Open lecy opened 4 years ago
I'm a bit confused by these instructions:
st.fips <- state + 10000
st.fips <- substr( st.fips, 4, 5 ) # extract last two numbers
ct.fips <- county + 10000
ct.fips <- substr( ct.fips, 3, 5 ) # extract last three numbers
county.fips <- paste0( st.fips, ct.fips )

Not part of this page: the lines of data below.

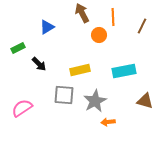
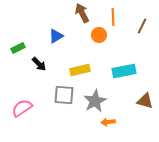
blue triangle: moved 9 px right, 9 px down
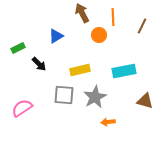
gray star: moved 4 px up
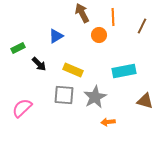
yellow rectangle: moved 7 px left; rotated 36 degrees clockwise
pink semicircle: rotated 10 degrees counterclockwise
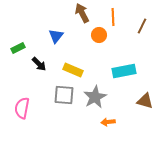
blue triangle: rotated 21 degrees counterclockwise
pink semicircle: rotated 35 degrees counterclockwise
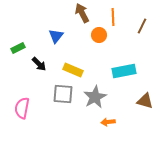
gray square: moved 1 px left, 1 px up
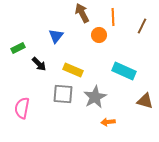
cyan rectangle: rotated 35 degrees clockwise
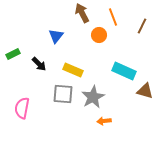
orange line: rotated 18 degrees counterclockwise
green rectangle: moved 5 px left, 6 px down
gray star: moved 2 px left
brown triangle: moved 10 px up
orange arrow: moved 4 px left, 1 px up
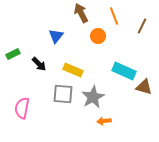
brown arrow: moved 1 px left
orange line: moved 1 px right, 1 px up
orange circle: moved 1 px left, 1 px down
brown triangle: moved 1 px left, 4 px up
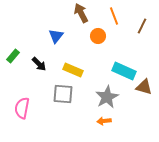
green rectangle: moved 2 px down; rotated 24 degrees counterclockwise
gray star: moved 14 px right
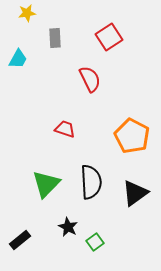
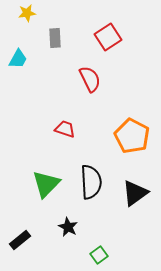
red square: moved 1 px left
green square: moved 4 px right, 13 px down
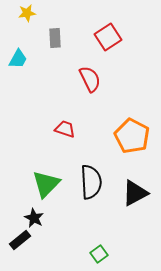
black triangle: rotated 8 degrees clockwise
black star: moved 34 px left, 9 px up
green square: moved 1 px up
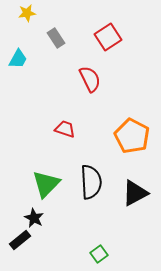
gray rectangle: moved 1 px right; rotated 30 degrees counterclockwise
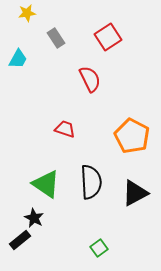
green triangle: rotated 40 degrees counterclockwise
green square: moved 6 px up
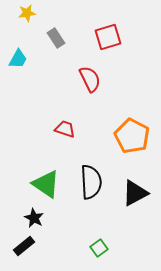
red square: rotated 16 degrees clockwise
black rectangle: moved 4 px right, 6 px down
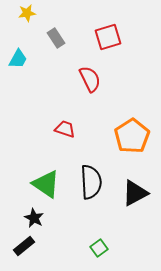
orange pentagon: rotated 12 degrees clockwise
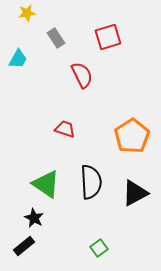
red semicircle: moved 8 px left, 4 px up
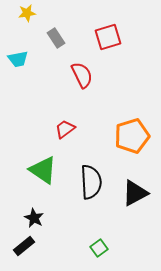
cyan trapezoid: rotated 50 degrees clockwise
red trapezoid: rotated 55 degrees counterclockwise
orange pentagon: rotated 16 degrees clockwise
green triangle: moved 3 px left, 14 px up
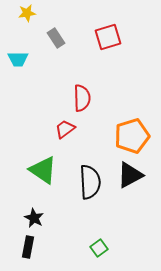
cyan trapezoid: rotated 10 degrees clockwise
red semicircle: moved 23 px down; rotated 24 degrees clockwise
black semicircle: moved 1 px left
black triangle: moved 5 px left, 18 px up
black rectangle: moved 4 px right, 1 px down; rotated 40 degrees counterclockwise
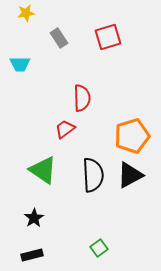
yellow star: moved 1 px left
gray rectangle: moved 3 px right
cyan trapezoid: moved 2 px right, 5 px down
black semicircle: moved 3 px right, 7 px up
black star: rotated 12 degrees clockwise
black rectangle: moved 4 px right, 8 px down; rotated 65 degrees clockwise
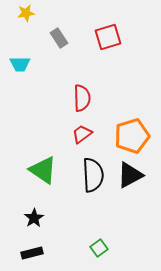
red trapezoid: moved 17 px right, 5 px down
black rectangle: moved 2 px up
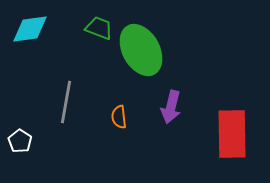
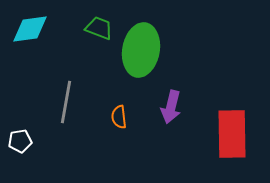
green ellipse: rotated 39 degrees clockwise
white pentagon: rotated 30 degrees clockwise
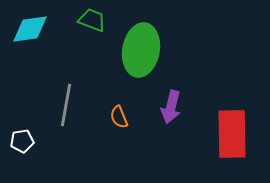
green trapezoid: moved 7 px left, 8 px up
gray line: moved 3 px down
orange semicircle: rotated 15 degrees counterclockwise
white pentagon: moved 2 px right
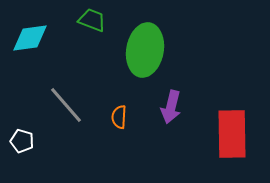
cyan diamond: moved 9 px down
green ellipse: moved 4 px right
gray line: rotated 51 degrees counterclockwise
orange semicircle: rotated 25 degrees clockwise
white pentagon: rotated 25 degrees clockwise
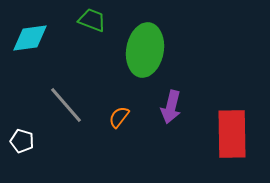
orange semicircle: rotated 35 degrees clockwise
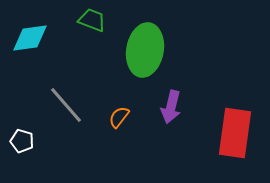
red rectangle: moved 3 px right, 1 px up; rotated 9 degrees clockwise
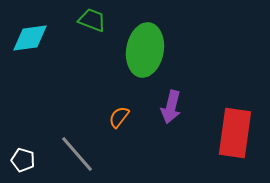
gray line: moved 11 px right, 49 px down
white pentagon: moved 1 px right, 19 px down
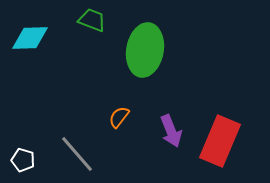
cyan diamond: rotated 6 degrees clockwise
purple arrow: moved 24 px down; rotated 36 degrees counterclockwise
red rectangle: moved 15 px left, 8 px down; rotated 15 degrees clockwise
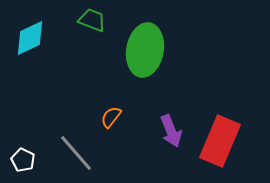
cyan diamond: rotated 24 degrees counterclockwise
orange semicircle: moved 8 px left
gray line: moved 1 px left, 1 px up
white pentagon: rotated 10 degrees clockwise
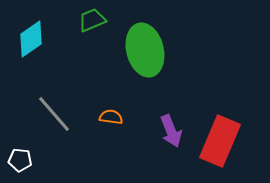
green trapezoid: rotated 44 degrees counterclockwise
cyan diamond: moved 1 px right, 1 px down; rotated 9 degrees counterclockwise
green ellipse: rotated 24 degrees counterclockwise
orange semicircle: rotated 60 degrees clockwise
gray line: moved 22 px left, 39 px up
white pentagon: moved 3 px left; rotated 20 degrees counterclockwise
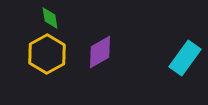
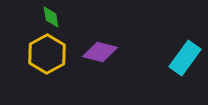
green diamond: moved 1 px right, 1 px up
purple diamond: rotated 44 degrees clockwise
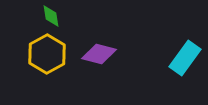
green diamond: moved 1 px up
purple diamond: moved 1 px left, 2 px down
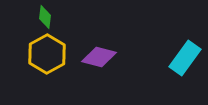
green diamond: moved 6 px left, 1 px down; rotated 15 degrees clockwise
purple diamond: moved 3 px down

If my FIPS is: 17-031-010100, would the following code be correct?
st.fips <- 17 + 10000
st.fips <- substr( st.fips, 1, 7 ) # extract last two numbers
ct.fips <- 031 + 10000
ct.fips <- substr( ct.fips, 3, 1 ) # extract last three numbers
fips <- paste0( st.fips, ct.fips )
> # this doesn't work
> st.fips <- 17 + 10000
> substr( st.fips, 1, 7 )
[1] "10017"
>
> # substring extracts part of a string
> # start = first position in the string
> # stop = last position in the string
> args( substr )
function (x, start, stop)
NULL
>
> x <- "aloysius snuffleupagus"
> substr( x, 10, 16 )
[1] "snuffle"
>
> # leading zeros problem
> state <- 01
> county <- 030
> tract <- 999911
> paste( state, county, tract, sep="-" )
[1] "1-30-999911"
>
> # should be 01-030-999911
>
> # convert numeric vectors to character
> # with the leading zeros intact
>
> substr( state+10000, start=4, stop=5 )
[1] "01"
> substr( county+10000, start=3, stop=5 )
[1] "030"
>
> s.fixed <- substr( state+10000, start=4, stop=5 )
> c.fixed <- substr( county+10000, start=3, stop=5 )
> t.fixed <- substr( tract+100000000, start=4, stop=9 )
>
> paste( s.fixed, c.fixed, t.fixed, sep="-" )
[1] "01-030-999911"
@sunaynagoel
Fixing FIPS codes to avoid leading zero problems.
You can easily parse this ID to extract state, county, and tract when needed.
Note that state FIPS is actually 2 digits, not 3.
You could create other levels by adding a leading character. This format perhaps?
s-## c-### t-######
If you convert a number to a character to solve the problem, then write the dataset to a CSV and re-load it the vector will be converted back to a number.
If there is a leading character you will never have the leading zeros problem. But you might need to remove the leading codes before combining into a unified FIPS.
The biggest issue is when someone creates a unified FIPS without resolving leading zeros:
Now if a FIPS code is less than 11 digits long you have no idea which zero was missing and you completely break the integrity of your data for a subset of observations. That's the type of problem you can't undo if you don't have the original sub-components of the IDs.